Give back all of the records exactly.

====================

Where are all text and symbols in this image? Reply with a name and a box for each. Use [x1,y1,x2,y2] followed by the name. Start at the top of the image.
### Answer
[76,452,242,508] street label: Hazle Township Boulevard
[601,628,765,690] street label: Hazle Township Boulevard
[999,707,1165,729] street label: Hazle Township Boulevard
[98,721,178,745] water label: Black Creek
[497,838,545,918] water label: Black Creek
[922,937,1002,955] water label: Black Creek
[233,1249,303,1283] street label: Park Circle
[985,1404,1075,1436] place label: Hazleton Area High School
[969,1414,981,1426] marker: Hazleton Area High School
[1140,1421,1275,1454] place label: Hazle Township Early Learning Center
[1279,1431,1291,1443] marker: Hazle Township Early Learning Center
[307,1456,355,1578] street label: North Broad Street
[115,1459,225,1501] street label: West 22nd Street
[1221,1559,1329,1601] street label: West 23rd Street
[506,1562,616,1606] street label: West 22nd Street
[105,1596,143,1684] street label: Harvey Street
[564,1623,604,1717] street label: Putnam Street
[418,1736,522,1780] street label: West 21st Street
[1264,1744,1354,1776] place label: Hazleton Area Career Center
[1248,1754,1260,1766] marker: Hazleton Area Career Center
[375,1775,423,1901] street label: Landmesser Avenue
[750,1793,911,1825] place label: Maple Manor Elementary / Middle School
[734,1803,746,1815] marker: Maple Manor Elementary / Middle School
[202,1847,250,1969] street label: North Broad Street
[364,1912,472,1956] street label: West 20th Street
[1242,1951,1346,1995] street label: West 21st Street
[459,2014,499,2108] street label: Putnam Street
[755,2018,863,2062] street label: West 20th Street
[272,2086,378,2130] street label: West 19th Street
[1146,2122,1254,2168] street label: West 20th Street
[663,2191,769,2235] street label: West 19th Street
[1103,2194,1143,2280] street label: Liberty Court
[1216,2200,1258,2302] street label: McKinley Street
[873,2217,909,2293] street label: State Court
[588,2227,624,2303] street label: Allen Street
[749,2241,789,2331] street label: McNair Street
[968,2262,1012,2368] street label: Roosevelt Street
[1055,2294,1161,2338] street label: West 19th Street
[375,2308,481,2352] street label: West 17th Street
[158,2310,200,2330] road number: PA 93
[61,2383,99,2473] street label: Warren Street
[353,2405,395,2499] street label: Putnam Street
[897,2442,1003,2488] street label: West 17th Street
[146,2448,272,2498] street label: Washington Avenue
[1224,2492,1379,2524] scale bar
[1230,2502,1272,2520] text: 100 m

====================

# Solution to this exercise
Where are all text and symbols in this image? Reply with a name and a box for each. Use [x1,y1,x2,y2] followed by the name. Start at the top of the image.
### Answer
[76,452,242,508] street label: Hazle Township Boulevard
[601,628,765,690] street label: Hazle Township Boulevard
[999,707,1165,729] street label: Hazle Township Boulevard
[98,721,178,745] water label: Black Creek
[497,838,545,918] water label: Black Creek
[922,937,1002,955] water label: Black Creek
[233,1249,303,1283] street label: Park Circle
[985,1404,1075,1436] place label: Hazleton Area High School
[969,1414,981,1426] marker: Hazleton Area High School
[1140,1421,1275,1454] place label: Hazle Township Early Learning Center
[1279,1431,1291,1443] marker: Hazle Township Early Learning Center
[307,1456,355,1578] street label: North Broad Street
[115,1459,225,1501] street label: West 22nd Street
[1221,1559,1329,1601] street label: West 23rd Street
[506,1562,616,1606] street label: West 22nd Street
[105,1596,143,1684] street label: Harvey Street
[564,1623,604,1717] street label: Putnam Street
[418,1736,522,1780] street label: West 21st Street
[1264,1744,1354,1776] place label: Hazleton Area Career Center
[1248,1754,1260,1766] marker: Hazleton Area Career Center
[375,1775,423,1901] street label: Landmesser Avenue
[750,1793,911,1825] place label: Maple Manor Elementary / Middle School
[734,1803,746,1815] marker: Maple Manor Elementary / Middle School
[202,1847,250,1969] street label: North Broad Street
[364,1912,472,1956] street label: West 20th Street
[1242,1951,1346,1995] street label: West 21st Street
[459,2014,499,2108] street label: Putnam Street
[755,2018,863,2062] street label: West 20th Street
[272,2086,378,2130] street label: West 19th Street
[1146,2122,1254,2168] street label: West 20th Street
[663,2191,769,2235] street label: West 19th Street
[1103,2194,1143,2280] street label: Liberty Court
[1216,2200,1258,2302] street label: McKinley Street
[873,2217,909,2293] street label: State Court
[588,2227,624,2303] street label: Allen Street
[749,2241,789,2331] street label: McNair Street
[968,2262,1012,2368] street label: Roosevelt Street
[1055,2294,1161,2338] street label: West 19th Street
[375,2308,481,2352] street label: West 17th Street
[158,2310,200,2330] road number: PA 93
[61,2383,99,2473] street label: Warren Street
[353,2405,395,2499] street label: Putnam Street
[897,2442,1003,2488] street label: West 17th Street
[146,2448,272,2498] street label: Washington Avenue
[1224,2492,1379,2524] scale bar
[1230,2502,1272,2520] text: 100 m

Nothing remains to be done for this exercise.